Thursday, May 12, 2011
Elizabeth Ballroom E-F and Lirenta Foyer Level 2 (Manchester Grand Hyatt)
9:00 AM
E. Buvinger1 and C. Lord2, (1)University of Michigan Autism and Communication Disorders Center, Ann Arbor, MI, (2)University of Michigan, Ann Arbor, MI, United States
Background: Individuals with autism spectrum disorders (ASD) present a higher prevalence of internalizing symptomatology (i.e. depression and anxiety) than the general public (Mattila et al., 2010). The Positive and Negative Affect Schedule (PANAS; Watson et al., 1988) was created to measure affective states using a dimensional approach. The authors of the measure assert that positive items are specifically related to depression and not anxiety, and that negative items are highly related to both depression and anxiety (tripartite model). The PANAS has been widely used in both clinical and non-clinical populations (Crawford & Henry, 2004; Tuccitto et al., 2009), but very few researchers have utilized it in a population of individuals with ASD. 

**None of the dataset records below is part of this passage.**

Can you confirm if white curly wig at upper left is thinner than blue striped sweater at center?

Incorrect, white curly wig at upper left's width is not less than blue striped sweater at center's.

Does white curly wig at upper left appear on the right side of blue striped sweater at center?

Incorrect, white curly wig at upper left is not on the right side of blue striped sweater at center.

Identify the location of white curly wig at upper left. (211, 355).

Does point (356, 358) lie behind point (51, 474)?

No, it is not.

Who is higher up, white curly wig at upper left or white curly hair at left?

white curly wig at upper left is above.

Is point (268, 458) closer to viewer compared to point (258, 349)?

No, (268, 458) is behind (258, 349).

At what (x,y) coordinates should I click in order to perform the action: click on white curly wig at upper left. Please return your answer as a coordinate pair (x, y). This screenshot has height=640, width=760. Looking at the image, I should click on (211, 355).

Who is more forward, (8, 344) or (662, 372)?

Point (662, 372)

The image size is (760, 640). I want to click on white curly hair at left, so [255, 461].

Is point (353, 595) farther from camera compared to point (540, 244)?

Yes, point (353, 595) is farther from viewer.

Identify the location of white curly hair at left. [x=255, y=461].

Objectives: Because the measure has not previously been validated for the ASD population, this study investigated the reliability and validity of the PANAS for this population.

Methods: The PANAS consists of 10 negative and 10 positive mood questions, rated on a 5-point scale (0=not at all, 4=extremely). The two subscales have been shown to have sound psychometric properties, and to have high levels of internal consistency and convergent validity. Inclusion in an ongoing longitudinal study at the University of Michigan indicated that parents were able to complete this measure on their child, regardless of level of functioning. Participants for this study were selected from a database of an ongoing longitudinal study based at The University of Michigan Autism and Communication Disorders Center (UMACC).  In this study, parents completed the PANAS with regard to their child for up to 4 waves [Parent N=520; Proband M age=17.8 (SD=1.8); Proband M VIQ=53.9 (SD=40.9)]. In addition, more able (MA) probands (VIQ>=70) completed the PANAS about themselves at up to 5 waves [N=145; M age=18.2 (SD=1.4); M VIQ=99.8 (SD=17.0)].   

Results: Internal consistency of the scale was computed for both the parent (α=.80) and proband (α=.82) versions of the PANAS. Test-retest reliability on positive (Parent r=.62-.76; Proband r=.16-.57) and negative (Parent r=.56-.65; Proband r=.53-.90) items was good. To test convergent validity, correlations with the PANAS scores were computed for parent-report measures: Children’s Depression Inventory (CDI; Functional Pos r= -.57*, Neg r=.47*; Emotional Pos r= -.55*, Neg r=.65), Adult Manifest Anxiety Scale (AMAS-A; Pos r= -.07; Neg r=.53*), and the Quality of Life Questionnaire (QoL-Q; Pos r=.52*; Neg r= -.22*). Correlations for MA self-report scales were as follows: BDI-II (Pos r= -.30*; Neg r=.65*), AMAS-A (Pos r= -.24*; Neg r=.63*), QoL-Q (Pos r=.22*; Neg r= -.43*), and the Well-being Scale (Pos r=.10; Neg r=.18).

Conclusions: The tripartite model of the PANAS was supported for the parent-report PANAS (PANAS-P). Positive items on the PANAS-P correlated significantly with QoL and Well-being questionnaires in the expected direction. The tripartite model was mostly supported for the MA self-report PANAS, but the total anxiety score correlated significantly with the positive items of the PANAS-MA. QoL scores, but not Well-being scores, correlated significantly with positive items on the PANAS-MA. This measure also showed high internal reliability, and is appropriate to use with ASD populations. Factor analysis results will also be reported.